I have been waiting to get out for about a week.
Every night has been over cast or rainy. Finally tonight the seeing was good.
I turned my tasco 114mm reflector to the moon for just a little while than turned to Jupiter. I started with the 20mm ep and easily picked up the giant planet. I took a little time to center the planet in my ep so that all I had to do was move one of my micro controls and I could keep it in view. When I get it going like this I like to move up in power just to see how far I can go and still get a good image.
I went to the 12.5mm and all was well. I could make out the two blue belts that cross Jupiter's midsection, and the planet's moons. I than jumped to the 4mm. As I have stated before I can sometimes get a good view with the 4mm. Tonight it was very good. I brought out the 3x barlow and put the 4mm on the end. I know this is supposed to be a bad idea because of the disturstion, but since I had the planet deadon I thought I would give it a try. I had positioned the planet down in the viewing area and quickly inserted the barlow. The ep was blank but at the bottom of the viewing area I noticed a growing briteness. It was Jupiter.

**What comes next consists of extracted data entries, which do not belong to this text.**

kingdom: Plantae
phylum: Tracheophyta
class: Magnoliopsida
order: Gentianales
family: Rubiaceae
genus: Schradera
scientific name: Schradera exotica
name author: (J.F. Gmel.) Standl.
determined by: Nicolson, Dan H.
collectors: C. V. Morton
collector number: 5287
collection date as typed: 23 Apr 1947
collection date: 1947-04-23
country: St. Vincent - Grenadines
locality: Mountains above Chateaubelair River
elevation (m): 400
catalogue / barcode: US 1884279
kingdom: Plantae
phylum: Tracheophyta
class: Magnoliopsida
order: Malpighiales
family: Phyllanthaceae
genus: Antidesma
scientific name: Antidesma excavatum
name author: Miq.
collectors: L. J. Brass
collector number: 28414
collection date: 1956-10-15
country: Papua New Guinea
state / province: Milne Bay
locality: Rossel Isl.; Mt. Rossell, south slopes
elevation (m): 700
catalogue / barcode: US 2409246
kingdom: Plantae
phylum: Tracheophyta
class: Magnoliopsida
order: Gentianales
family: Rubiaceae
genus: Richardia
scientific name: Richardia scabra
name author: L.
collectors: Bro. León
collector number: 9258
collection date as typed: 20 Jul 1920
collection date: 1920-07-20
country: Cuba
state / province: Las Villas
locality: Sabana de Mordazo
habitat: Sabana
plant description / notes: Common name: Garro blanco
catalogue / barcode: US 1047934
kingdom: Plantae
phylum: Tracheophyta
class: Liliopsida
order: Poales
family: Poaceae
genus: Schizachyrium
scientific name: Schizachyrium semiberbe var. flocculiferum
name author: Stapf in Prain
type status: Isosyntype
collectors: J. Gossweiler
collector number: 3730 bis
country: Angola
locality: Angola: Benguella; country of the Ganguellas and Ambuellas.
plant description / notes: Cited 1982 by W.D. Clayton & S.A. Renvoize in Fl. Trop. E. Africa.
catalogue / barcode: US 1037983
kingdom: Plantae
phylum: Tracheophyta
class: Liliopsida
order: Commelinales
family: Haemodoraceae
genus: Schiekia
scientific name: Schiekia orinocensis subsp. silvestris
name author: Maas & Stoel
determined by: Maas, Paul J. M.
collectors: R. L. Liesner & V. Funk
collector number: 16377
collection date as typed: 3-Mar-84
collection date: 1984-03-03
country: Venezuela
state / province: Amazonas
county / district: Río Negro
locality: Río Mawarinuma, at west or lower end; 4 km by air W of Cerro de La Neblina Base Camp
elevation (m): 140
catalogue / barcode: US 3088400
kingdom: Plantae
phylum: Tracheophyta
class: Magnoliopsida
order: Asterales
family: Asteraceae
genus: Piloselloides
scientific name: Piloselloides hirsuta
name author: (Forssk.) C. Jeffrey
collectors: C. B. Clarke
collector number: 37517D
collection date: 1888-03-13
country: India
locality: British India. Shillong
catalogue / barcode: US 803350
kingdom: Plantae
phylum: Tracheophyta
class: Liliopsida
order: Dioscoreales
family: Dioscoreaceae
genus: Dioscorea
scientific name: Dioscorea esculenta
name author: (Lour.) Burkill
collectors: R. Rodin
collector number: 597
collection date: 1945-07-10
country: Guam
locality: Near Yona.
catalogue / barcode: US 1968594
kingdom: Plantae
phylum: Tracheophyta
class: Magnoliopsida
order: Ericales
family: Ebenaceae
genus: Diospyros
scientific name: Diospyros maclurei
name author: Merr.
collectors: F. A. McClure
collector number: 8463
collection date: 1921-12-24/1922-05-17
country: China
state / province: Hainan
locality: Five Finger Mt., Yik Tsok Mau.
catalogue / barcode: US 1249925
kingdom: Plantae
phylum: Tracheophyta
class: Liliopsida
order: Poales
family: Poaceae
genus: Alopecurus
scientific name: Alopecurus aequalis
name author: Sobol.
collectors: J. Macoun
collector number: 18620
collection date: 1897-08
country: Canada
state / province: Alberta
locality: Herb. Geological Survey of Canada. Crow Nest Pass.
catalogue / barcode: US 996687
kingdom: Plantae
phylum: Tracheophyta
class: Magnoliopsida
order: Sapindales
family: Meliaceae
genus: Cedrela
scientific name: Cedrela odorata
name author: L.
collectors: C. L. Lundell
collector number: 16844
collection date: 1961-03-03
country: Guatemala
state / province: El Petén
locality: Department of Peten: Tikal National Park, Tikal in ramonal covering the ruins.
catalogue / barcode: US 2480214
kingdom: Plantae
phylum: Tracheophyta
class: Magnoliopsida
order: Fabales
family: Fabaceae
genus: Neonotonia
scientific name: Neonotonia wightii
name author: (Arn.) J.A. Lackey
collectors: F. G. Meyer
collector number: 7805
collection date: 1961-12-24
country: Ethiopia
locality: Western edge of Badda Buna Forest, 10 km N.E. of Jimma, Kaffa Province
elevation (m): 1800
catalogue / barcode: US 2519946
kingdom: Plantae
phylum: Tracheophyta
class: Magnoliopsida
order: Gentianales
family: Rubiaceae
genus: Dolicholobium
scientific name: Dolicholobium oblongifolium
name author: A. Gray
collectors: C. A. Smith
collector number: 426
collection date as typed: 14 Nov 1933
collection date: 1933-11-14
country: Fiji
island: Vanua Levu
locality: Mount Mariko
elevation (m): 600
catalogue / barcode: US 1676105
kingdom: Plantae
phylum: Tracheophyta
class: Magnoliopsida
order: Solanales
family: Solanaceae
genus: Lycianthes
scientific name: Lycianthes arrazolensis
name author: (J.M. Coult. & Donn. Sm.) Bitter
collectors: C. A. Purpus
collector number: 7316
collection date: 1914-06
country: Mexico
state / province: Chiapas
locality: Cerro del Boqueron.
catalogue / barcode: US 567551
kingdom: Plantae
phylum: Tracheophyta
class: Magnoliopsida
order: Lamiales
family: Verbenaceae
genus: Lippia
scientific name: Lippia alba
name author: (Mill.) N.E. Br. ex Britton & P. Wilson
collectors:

At first the planet was out of focus, but by working the micro control with one hand and the focus knob in the other hand I slowly adjusted the focus till I got a decent view. The planet filled a good 1/5 of the viewing area. I could make out the blue bands with some detail and I noticed a larger buldge in the lower bands left hand section. I watched the planet like this for a good 1/2 hr constantly adjusting the focus trying to get it just a bit better. At times it seemed like the air would settle and for a second or two the planet would come in clear.
Havind my fill with Jupiter I turned to Saturn. Again I worked my way up through the ep's till I came to the 4mm. I picked up Saturn in the 4mm and she was very clear. The rings were clearly visible as was the planet. I tried the barlow, but could not keep Saturn in view long enought to adjust the focus.
I finished my night with a short gaze at the moon. I turned the the section where the dark side meets the light(termination?) and took a bit of time checking out the shadows the craters cast. I than picked up the crater Copernicus and followed the radiant lines the flowed from its center. I used the 4mm for those close ups as well.
I was getting pretty cold by than and finally packed it in. It was a very good night for observing.